I was puzzled. “About me?”
“That’s right,” Mr. Kiefer said. “About how nice you’d been to her, how you’d even brought her flowers.” He sucked at his cigar. “In fact, I think it was those goddamn sweet peas she kept talking about that completely convinced Tony you were on the level.” Mr. Kiefer mimicked Tony. “He said,
‘He’s not only smart, he’s got what they call the milk of human kindness
’.”
The short hairs on the back of my neck tingled. It was like hearing Tony talk. “Then my bumping into him last night was not entirely coincidence?”
“Hell, no,” Woods said. “Tony combed Sun City for you and finally found you right where we picked you up tonight. You don’t remember me, do you?”
I shook my head at him. “No.”
Woods’ smile was dry. “We were bosom buddies last night. I tried to tell Tony that even if you were carrying it well, you were stinking. But he wouldn’t listen to me. He didn’t believe me. He didn’t want to believe me. You were a likeable guy. You told him a plausible story. And it was worth any amount to him to spring his kid sister. Just what did you
think
you could do for her, if anything?”
So what could I lose? I took a deep breath and told them.
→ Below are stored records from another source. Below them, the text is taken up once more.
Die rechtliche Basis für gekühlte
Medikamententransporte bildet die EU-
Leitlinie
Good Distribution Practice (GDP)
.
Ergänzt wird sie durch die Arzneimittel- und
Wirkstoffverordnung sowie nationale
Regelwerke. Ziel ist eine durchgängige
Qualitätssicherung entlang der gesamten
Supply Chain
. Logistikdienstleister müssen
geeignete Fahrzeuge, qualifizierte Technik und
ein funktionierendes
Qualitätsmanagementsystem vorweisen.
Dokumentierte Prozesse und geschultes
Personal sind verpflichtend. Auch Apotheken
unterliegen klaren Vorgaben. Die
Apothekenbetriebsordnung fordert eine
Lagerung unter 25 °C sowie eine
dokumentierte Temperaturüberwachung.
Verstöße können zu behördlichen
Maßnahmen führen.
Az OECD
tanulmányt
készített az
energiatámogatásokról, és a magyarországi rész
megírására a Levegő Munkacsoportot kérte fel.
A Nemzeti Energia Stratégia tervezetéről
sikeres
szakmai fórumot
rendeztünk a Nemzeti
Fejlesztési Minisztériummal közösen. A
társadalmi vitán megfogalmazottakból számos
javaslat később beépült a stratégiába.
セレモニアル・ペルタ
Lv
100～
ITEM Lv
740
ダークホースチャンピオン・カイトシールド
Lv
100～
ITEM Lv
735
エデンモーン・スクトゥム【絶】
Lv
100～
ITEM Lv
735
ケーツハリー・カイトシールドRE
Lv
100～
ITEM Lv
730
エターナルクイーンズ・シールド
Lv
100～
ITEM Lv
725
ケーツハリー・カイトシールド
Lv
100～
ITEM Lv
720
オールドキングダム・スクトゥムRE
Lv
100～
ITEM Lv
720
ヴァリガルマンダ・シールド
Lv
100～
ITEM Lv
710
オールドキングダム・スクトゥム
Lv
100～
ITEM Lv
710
About how I’d worked on the Casa Mañana Apartments while they were being remodeled. About how I’d thought Mrs. Landers had been paid off by Cass Hardy and I could probably get her to change her testimony for ten thousand dollars.
Mr. Kiefer stopped me there. “Just a minute. If you intended to give this Landers woman the ten thousand, where did you come in? What were you going to get out of it?”
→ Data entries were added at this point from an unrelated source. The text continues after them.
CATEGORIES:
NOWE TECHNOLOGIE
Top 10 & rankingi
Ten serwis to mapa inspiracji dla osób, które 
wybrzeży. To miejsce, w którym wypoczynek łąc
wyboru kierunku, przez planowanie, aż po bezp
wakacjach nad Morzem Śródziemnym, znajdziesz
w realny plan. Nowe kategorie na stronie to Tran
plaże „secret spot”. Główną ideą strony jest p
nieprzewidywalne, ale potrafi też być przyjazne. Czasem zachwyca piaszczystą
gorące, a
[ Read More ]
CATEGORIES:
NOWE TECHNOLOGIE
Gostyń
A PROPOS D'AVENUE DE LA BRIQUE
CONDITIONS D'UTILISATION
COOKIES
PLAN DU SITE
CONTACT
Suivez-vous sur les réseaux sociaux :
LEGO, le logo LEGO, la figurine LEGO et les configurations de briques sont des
I admitted, “I guess I didn’t think of that.”
“See what I mean?” Woods said.
Mr. Kiefer returned his cigar to his mouth. “You talked to this Landers woman?”
I said, “I did.”
“What did she say?”
Lou answered before I could. “She wasn’t interested in the money. She has more than she can spend if she lives another fifty years.”
“She wouldn’t admit she’d lied, huh?”
Lou continued, slightly breathless. “She didn’t lie. Jim was right about the walls and doors. You can’t hear through them. But Mrs. Landers
did
hear the whole thing. Just as she testified in court.”